Campaign $$ limits officially shuts up voters this election


By Taxpayers Association of Oregon

OregonWatchdog.com

The Front page Oregonian shows how the Portland/Multnomah super-restrictive and anti-free speech campaign finance limits have crippled modern candidate campaigns trying to communicate with voters.   In the article, it explains how the Multnomah County Commissioner race between Jessica Vega Pederson and Sharon Meieran has grinded to halt because the candidates can’t raise any more money as they are handicapped by the new limits.

The article states, “Multnomah County chair candidates Jessica Vega Pederson and Sharon Meieran are fighting a quiet race amid new donation rules that have limited their cash flows…it’s unclear either of them will have the money to command much attention, given new voter-enacted campaign contribution limits. Following the May election, both campaigns nearly stopped spending. Vega Pederson reported spending only about $2,100 since the primary through the end of August…”

It continues “…There is an obvious reason for the low spending: Donations nearly flatlined for both women since the May 17 primary.This is the first fall election in which the county’s voter-enacted $500 per donor limit has been in effect. And unlike other campaign caps, which set a limit for the primary and another for the general election, the county’s $500 limit applies to both – so donors who gave that much to Meieran or Vega Pederson in the spring can’t give her a dime for the Nov. 8 runoff.  The impact has been glaring. Since May 17, Meieran has raised about $20,000 and Vega Pederson only $9,400 – each sum a tiny fraction of the fundraising totals they amassed in the primary. ”  (bolding mine)

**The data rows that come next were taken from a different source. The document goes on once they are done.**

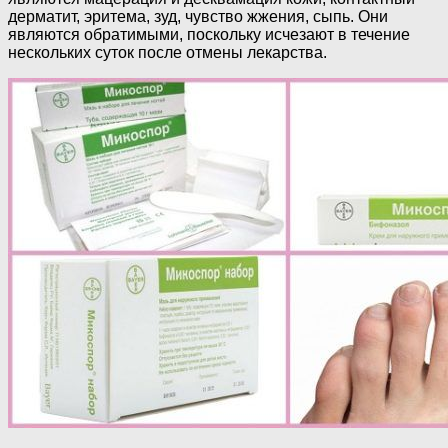
дерматит, эритема, зуд, чувство жжения, сыпь. Они
являются обратимыми, поскольку исчезают в течение
нескольких суток после отмены лекарства.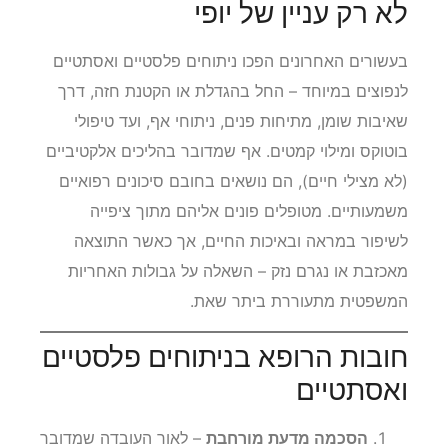
לא רק עניין של יופי
בעשורים האחרונים הפכו ניתוחים פלסטיים ואסתטיים
לנפוצים במיוחד – החל בהגדלת או הקטנת חזה, דרך
שאיבות שומן, מתיחות פנים, ניתוחי אף, ועד טיפולי
בוטוקס ומילוי קמטים. אף שמדובר בהליכים אלקטיביים
(לא מצילי חיים), הם נושאים בחובם סיכונים רפואיים
משמעותיים. מטופלים פונים אליהם מתוך ציפייה
לשיפור במראה ובאיכות החיים, אך כאשר התוצאה
מאכזבת או נגרם נזק – השאלה על גבולות האחריות
המשפטית מתעוררת ביתר שאת.
חובות הרופא בניתוחים פלסטיים
ואסתטיים
הסכמה מדעת מורחבת
– לאור העובדה שמדובר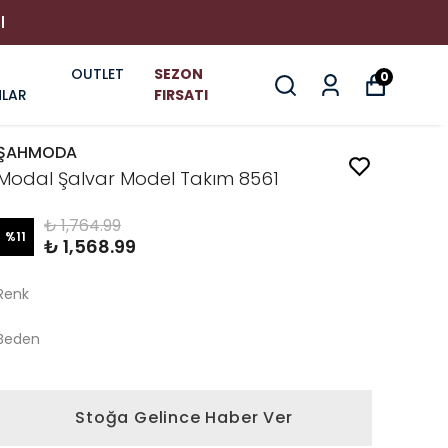
I
OUTLET
SEZON
0
LAR
FIRSATI
ŞAHMODA
Modal Şalvar Model Takım 8561
₺ 1,764.99
%
11
₺ 1,568.99
Renk
Beden
Stoğa Gelince Haber Ver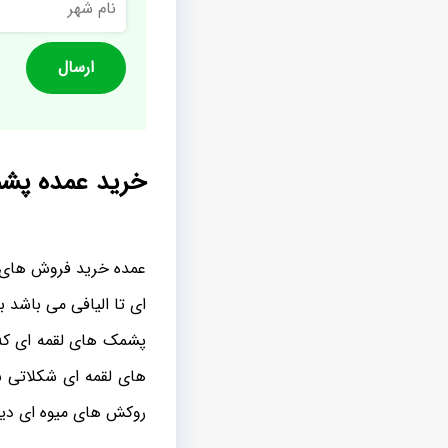
شهر
خرید عمده پشم
عمده خرید فروش های صو
ای تا الیافی می باشد ب
پشمک های لقمه ای که 
های لقمه ای شکلاتی ش
روکش های میوه ای دید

This is a red flag to voters everywhere.

But wait there is more.

The article continues, “Overly strict campaign finance laws censor candidates from speaking to their voters and it censors voters from participating in helping their candidates by limiting how much they can contribute.To make up for her lack of endorsements, Meieran loaned herself the $30,000, reporting the loan one minute before midnight on May 10, which was the last possible minute she could report the action during the primary. Oregon courts have ruled that campaign finance limits do not apply to candidates’ donations to their own races.”

This is the fatal flaw of campaign finance limits, they can’t block candidates from donating millions to themselves and neither does it factor in the huge advantage of incumbency.

When government blocks citizens from making donations it blocks the candidate from reaching more voters.  It is legalized censorship.

Be warned Oregon citizens, Tina Kotek and others have pledged to pass Campaign Finance Reform in 2023 to block all Oregonians from fully participating in elections.   It was bad enough that Tina Kotek blocked rural Oregon lawmakers from participating in the redistricting process of redrawing their own political boundaries (so partisan was her scheme it earned one of the worst scores in the nation for partisanship and even lawmakers of her own political party sued her to stop it) that Kotek now wants to diminish voter’s voices even further.